### WHAT THIS TASK INVOLVES
Set down the full article on recession recruiting word for word, with nothing changed or left out.

### SOURCE EXTRACT
=== Begin Enclosure ===

Why You Should Stop Reading BusinessWeek and Start Using Common Sense Instead: What the Mainstream Media is Missing About Recession Recruiting
“Wall Street is over.”
“Students once interested in finance are now thinking about moving to nonprofits and pursuing other interests.”
“Investment banking is so over.”
While I was on my lovely 24-hour flight and airport adventure (don’t you love it when you miss connections?), I had the misfortune of reading some recent headlines.
As usual, though, the mainstream media is getting a few things wrong about the current environment.
What’s happening now is no different from what happens in any market cycle. So don’t pay too much attention to BusinessWeek.
A History Lesson: What Happened from 1996 to 2000
Spurred on by the Netscape IPO in 1995, suddenly everyone in school wanted to join a startup – and those already working wanted to quit their jobs and join startups.
If a 24-year old kid could create a $2.6 billion company (on only $16 million of revenue and no profit) and get rich overnight from an IPO, it couldn’t be that hard to replicate, right? Right?
Computer science and engineering departments saw a huge increase in enrolled students; even those who couldn’t figure out how to use Microsoft Word were jumping into these programs.
Investment banks even started to compete with startups for top talent – students could no longer decide which would make them more money!

=== End Enclosure ===

Stored dataset items
=== Begin Enclosure ===

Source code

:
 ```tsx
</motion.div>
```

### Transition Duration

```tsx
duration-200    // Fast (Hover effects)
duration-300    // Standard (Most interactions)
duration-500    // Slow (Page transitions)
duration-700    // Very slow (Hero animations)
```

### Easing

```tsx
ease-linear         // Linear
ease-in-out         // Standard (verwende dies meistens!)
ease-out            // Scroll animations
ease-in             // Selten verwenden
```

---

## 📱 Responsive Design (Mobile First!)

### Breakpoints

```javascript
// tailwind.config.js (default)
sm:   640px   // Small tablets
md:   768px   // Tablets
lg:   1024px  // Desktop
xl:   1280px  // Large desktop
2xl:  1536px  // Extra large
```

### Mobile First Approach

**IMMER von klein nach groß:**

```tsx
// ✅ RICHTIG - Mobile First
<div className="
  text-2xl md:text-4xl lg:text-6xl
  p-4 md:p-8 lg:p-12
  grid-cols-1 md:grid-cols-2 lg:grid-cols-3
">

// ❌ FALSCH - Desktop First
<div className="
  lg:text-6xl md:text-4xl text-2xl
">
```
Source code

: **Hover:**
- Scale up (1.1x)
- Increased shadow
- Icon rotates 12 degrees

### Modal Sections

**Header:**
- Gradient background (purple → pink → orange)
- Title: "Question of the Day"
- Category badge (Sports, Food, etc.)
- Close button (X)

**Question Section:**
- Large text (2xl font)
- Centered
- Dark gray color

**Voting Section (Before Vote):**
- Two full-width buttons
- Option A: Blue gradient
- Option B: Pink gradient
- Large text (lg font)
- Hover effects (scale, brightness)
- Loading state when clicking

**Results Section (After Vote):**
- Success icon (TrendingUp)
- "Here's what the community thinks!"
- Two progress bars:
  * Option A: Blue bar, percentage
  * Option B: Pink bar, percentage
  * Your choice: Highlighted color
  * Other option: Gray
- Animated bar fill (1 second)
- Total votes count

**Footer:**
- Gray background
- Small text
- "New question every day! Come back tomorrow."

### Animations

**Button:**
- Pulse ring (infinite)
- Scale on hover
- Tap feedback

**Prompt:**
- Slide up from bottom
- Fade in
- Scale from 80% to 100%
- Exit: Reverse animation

=== End Enclosure ===

### SOLUTION TO THIS PROBLEM
Why You Should Stop Reading BusinessWeek and Start Using Common Sense Instead: What the Mainstream Media is Missing About Recession Recruiting
“Wall Street is over.”
“Students once interested in finance are now thinking about moving to nonprofits and pursuing other interests.”
“Investment banking is so over.”
While I was on my lovely 24-hour flight and airport adventure (don’t you love it when you miss connections?), I had the misfortune of reading some recent headlines.
As usual, though, the mainstream media is getting a few things wrong about the current environment.
What’s happening now is no different from what happens in any market cycle. So don’t pay too much attention to BusinessWeek.
A History Lesson: What Happened from 1996 to 2000
Spurred on by the Netscape IPO in 1995, suddenly everyone in school wanted to join a startup – and those already working wanted to quit their jobs and join startups.
If a 24-year old kid could create a $2.6 billion company (on only $16 million of revenue and no profit) and get rich overnight from an IPO, it couldn’t be that hard to replicate, right? Right?
Computer science and engineering departments saw a huge increase in enrolled students; even those who couldn’t figure out how to use Microsoft Word were jumping into these programs.
Investment banks even started to compete with startups for top talent – students could no longer decide which would make them more money!